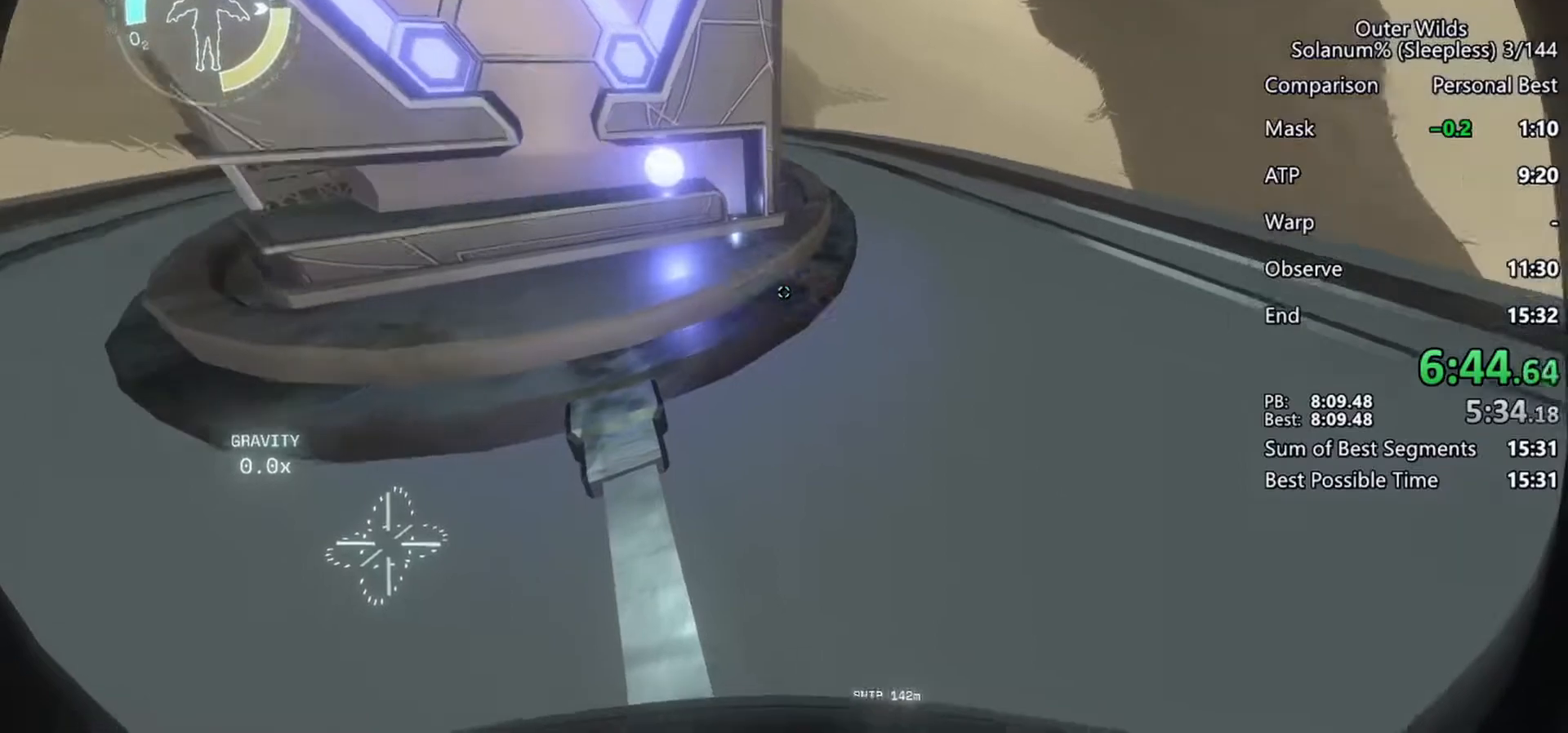
{"keys": ["w"], "mouse": [], "events": [[367, "w", "down"]]}
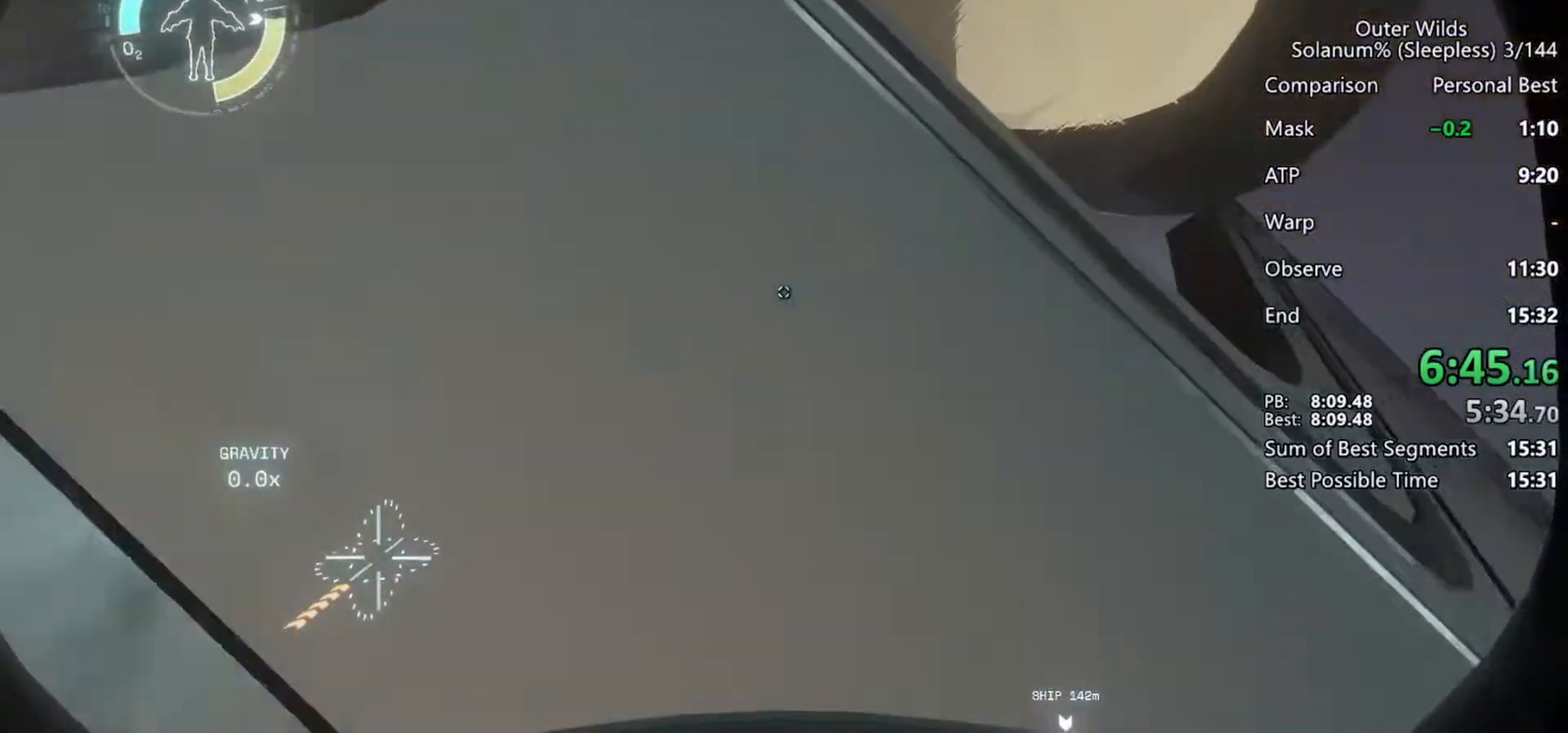
{"keys": ["d", "w"], "mouse": [], "events": [[350, "d", "down"]]}
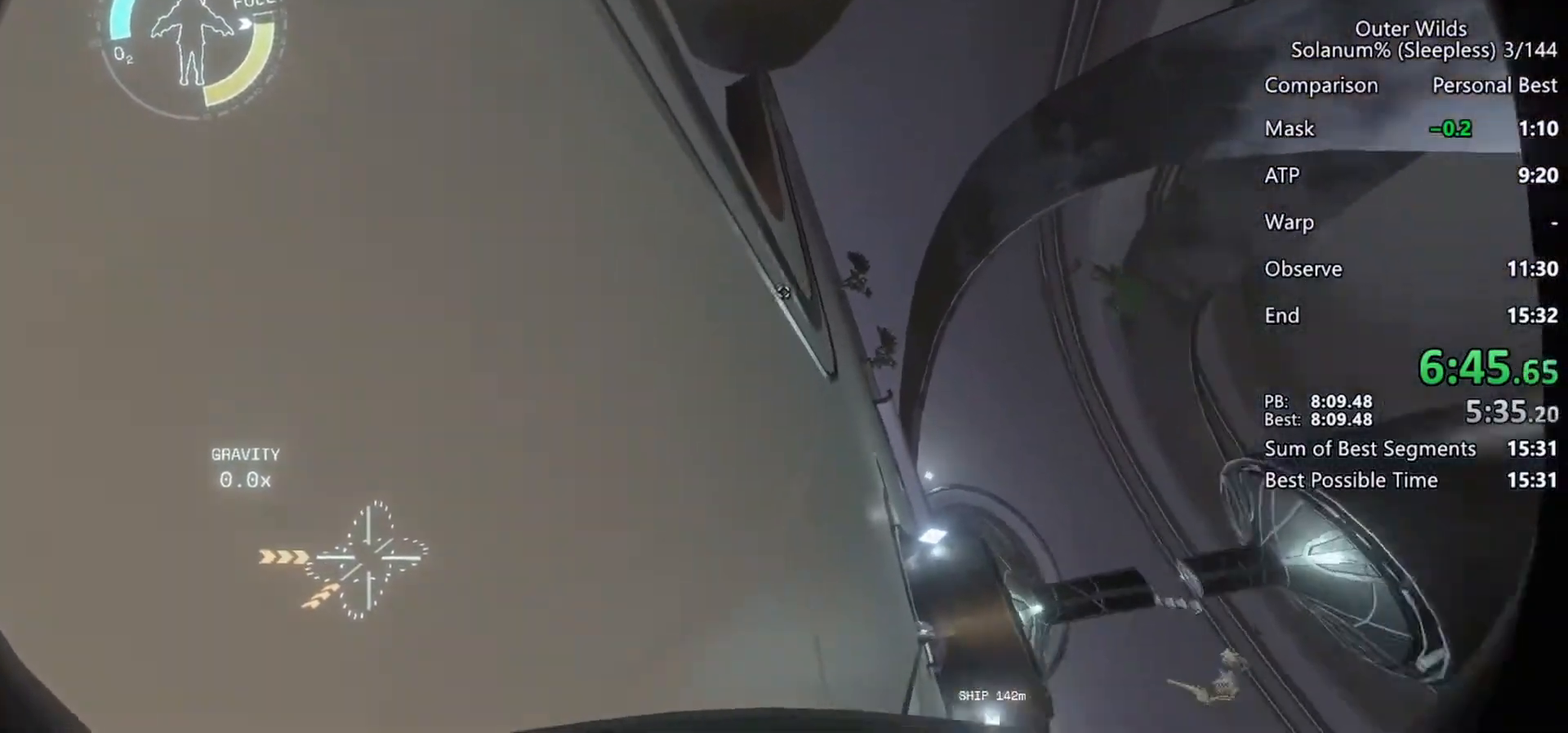
{"keys": ["ctrl", "d", "w"], "mouse": [], "events": [[433, "ctrl", "down"]]}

----

** Assignment **
Every line of the listing is to be retyped exactly; pictures stay out.

** Worked solution **
{"keys": ["w"], "mouse": [], "events": [[367, "w", "down"]]}
{"keys": ["d", "w"], "mouse": [], "events": [[350, "d", "down"]]}
{"keys": ["ctrl", "d", "w"], "mouse": [], "events": [[433, "ctrl", "down"]]}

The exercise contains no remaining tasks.